*What is being asked:* Could you report every line of the listing below that holds the word "parameter"?

*The data:*
= = = = = = =

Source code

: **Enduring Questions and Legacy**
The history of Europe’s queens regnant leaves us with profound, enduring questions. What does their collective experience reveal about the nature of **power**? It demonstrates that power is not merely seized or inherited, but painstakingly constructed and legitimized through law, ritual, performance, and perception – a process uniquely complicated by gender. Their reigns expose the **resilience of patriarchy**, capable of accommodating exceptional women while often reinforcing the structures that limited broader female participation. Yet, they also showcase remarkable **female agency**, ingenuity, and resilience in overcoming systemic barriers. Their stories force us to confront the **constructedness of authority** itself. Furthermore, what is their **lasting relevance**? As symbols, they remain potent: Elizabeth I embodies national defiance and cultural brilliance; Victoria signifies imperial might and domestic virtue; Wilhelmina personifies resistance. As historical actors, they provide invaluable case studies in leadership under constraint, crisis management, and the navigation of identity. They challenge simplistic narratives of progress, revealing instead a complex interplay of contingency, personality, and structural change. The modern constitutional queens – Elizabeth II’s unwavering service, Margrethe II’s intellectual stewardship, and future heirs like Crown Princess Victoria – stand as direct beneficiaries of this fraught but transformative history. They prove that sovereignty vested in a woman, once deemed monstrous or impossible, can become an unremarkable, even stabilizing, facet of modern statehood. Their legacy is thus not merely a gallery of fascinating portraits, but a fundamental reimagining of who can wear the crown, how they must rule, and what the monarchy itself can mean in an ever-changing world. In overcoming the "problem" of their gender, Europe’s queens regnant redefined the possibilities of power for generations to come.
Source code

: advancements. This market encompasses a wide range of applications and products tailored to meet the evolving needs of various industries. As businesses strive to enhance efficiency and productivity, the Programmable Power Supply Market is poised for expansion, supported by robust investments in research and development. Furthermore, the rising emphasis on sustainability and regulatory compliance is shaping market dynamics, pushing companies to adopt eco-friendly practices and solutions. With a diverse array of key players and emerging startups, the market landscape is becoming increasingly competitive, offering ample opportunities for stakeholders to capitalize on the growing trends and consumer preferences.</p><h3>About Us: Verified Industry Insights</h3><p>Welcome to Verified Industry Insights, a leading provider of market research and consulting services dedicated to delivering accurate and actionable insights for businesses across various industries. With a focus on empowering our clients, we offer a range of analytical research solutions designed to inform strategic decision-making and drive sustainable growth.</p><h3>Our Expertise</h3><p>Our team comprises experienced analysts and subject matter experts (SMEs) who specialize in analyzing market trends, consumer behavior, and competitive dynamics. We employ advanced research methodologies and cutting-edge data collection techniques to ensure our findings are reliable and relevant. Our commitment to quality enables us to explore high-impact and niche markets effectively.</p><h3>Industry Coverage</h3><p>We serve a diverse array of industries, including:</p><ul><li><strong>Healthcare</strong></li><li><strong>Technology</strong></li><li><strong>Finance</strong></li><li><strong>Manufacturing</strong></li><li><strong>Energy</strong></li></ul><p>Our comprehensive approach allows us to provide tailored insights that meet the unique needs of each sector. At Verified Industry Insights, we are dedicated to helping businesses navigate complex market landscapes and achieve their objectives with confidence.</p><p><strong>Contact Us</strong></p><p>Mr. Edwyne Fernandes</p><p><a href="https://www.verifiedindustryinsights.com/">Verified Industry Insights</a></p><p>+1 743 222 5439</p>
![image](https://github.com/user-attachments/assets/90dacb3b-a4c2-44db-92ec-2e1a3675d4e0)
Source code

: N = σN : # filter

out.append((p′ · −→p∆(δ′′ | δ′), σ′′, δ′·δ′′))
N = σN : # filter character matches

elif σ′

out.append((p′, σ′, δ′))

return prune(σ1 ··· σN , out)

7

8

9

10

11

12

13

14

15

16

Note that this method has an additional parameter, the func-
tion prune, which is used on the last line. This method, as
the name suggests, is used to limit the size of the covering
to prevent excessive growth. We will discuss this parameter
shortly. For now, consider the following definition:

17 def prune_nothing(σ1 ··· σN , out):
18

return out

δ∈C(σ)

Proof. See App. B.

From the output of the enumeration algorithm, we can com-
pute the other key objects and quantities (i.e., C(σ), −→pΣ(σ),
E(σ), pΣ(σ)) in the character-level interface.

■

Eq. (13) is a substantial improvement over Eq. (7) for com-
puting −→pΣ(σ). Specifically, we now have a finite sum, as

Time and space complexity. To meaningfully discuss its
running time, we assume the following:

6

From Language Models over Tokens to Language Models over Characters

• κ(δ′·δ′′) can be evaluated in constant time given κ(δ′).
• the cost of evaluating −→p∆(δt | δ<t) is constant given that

= = = = = = =

*Task solution:*
Note that this method has an additional parameter, the func-
to prevent excessive growth. We will discuss this parameter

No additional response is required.